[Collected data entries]
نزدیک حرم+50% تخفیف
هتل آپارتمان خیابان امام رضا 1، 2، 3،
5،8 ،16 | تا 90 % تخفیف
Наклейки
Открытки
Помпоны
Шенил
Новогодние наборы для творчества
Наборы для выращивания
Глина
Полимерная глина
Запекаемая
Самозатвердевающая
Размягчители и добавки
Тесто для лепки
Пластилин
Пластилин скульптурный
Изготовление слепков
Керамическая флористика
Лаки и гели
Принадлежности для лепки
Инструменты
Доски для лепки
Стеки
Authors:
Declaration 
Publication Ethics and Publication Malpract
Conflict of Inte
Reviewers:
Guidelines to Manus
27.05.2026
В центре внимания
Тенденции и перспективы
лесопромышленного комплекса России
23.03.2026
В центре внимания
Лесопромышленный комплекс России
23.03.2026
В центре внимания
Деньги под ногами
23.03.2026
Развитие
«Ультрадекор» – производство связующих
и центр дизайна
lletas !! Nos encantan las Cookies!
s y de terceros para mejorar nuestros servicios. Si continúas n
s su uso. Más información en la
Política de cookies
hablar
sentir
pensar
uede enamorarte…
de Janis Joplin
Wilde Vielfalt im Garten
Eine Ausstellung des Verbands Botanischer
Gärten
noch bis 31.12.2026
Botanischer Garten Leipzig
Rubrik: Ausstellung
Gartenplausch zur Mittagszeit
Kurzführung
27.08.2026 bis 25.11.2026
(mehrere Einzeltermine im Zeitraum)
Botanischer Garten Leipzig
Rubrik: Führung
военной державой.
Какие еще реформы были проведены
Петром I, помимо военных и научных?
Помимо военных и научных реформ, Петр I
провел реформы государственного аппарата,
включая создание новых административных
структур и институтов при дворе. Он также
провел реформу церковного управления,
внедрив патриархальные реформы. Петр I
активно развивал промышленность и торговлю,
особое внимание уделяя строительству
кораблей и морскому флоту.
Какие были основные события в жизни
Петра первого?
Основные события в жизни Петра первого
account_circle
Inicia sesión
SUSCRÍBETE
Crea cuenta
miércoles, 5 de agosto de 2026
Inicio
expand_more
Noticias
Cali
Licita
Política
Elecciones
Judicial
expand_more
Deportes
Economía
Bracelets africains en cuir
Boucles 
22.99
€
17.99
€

**Aim of the exercise**
Present every line of text in the records above as a single numbered list, leaving out any blank lines.

**The completed task**
1. نزدیک حرم+50% تخفیف
2. هتل آپارتمان خیابان امام رضا 1، 2، 3،
3. 5،8 ،16 | تا 90 % تخفیف
4. Наклейки
5. Открытки
6. Помпоны
7. Шенил
8. Новогодние наборы для творчества
9. Наборы для выращивания
10. Глина
11. Полимерная глина
12. Запекаемая
13. Самозатвердевающая
14. Размягчители и добавки
15. Тесто для лепки
16. Пластилин
17. Пластилин скульптурный
18. Изготовление слепков
19. Керамическая флористика
20. Лаки и гели
21. Принадлежности для лепки
22. Инструменты
23. Доски для лепки
24. Стеки
25. Authors:
26. Declaration 
27. Publication Ethics and Publication Malpract
28. Conflict of Inte
29. Reviewers:
30. Guidelines to Manus
31. 27.05.2026
32. В центре внимания
33. Тенденции и перспективы
34. лесопромышленного комплекса России
35. 23.03.2026
36. В центре внимания
37. Лесопромышленный комплекс России
38. 23.03.2026
39. В центре внимания
40. Деньги под ногами
41. 23.03.2026
42. Развитие
43. «Ультрадекор» – производство связующих
44. и центр дизайна
45. lletas !! Nos encantan las Cookies!
46. s y de terceros para mejorar nuestros servicios. Si continúas n
47. s su uso. Más información en la
48. Política de cookies
49. hablar
50. sentir
51. pensar
52. uede enamorarte…
53. de Janis Joplin
54. Wilde Vielfalt im Garten
55. Eine Ausstellung des Verbands Botanischer
56. Gärten
57. noch bis 31.12.2026
58. Botanischer Garten Leipzig
59. Rubrik: Ausstellung
60. Gartenplausch zur Mittagszeit
61. Kurzführung
62. 27.08.2026 bis 25.11.2026
63. (mehrere Einzeltermine im Zeitraum)
64. Botanischer Garten Leipzig
65. Rubrik: Führung
66. военной державой.
67. Какие еще реформы были проведены
68. Петром I, помимо военных и научных?
69. Помимо военных и научных реформ, Петр I
70. провел реформы государственного аппарата,
71. включая создание новых административных
72. структур и институтов при дворе. Он также
73. провел реформу церковного управления,
74. внедрив патриархальные реформы. Петр I
75. активно развивал промышленность и торговлю,
76. особое внимание уделяя строительству
77. кораблей и морскому флоту.
78. Какие были основные события в жизни
79. Петра первого?
80. Основные события в жизни Петра первого
81. account_circle
82. Inicia sesión
83. SUSCRÍBETE
84. Crea cuenta
85. miércoles, 5 de agosto de 2026
86. Inicio
87. expand_more
88. Noticias
89. Cali
90. Licita
91. Política
92. Elecciones
93. Judicial
94. expand_more
95. Deportes
96. Economía
97. Bracelets africains en cuir
98. Boucles 
99. 22.99
100. €
101. 17.99
102. €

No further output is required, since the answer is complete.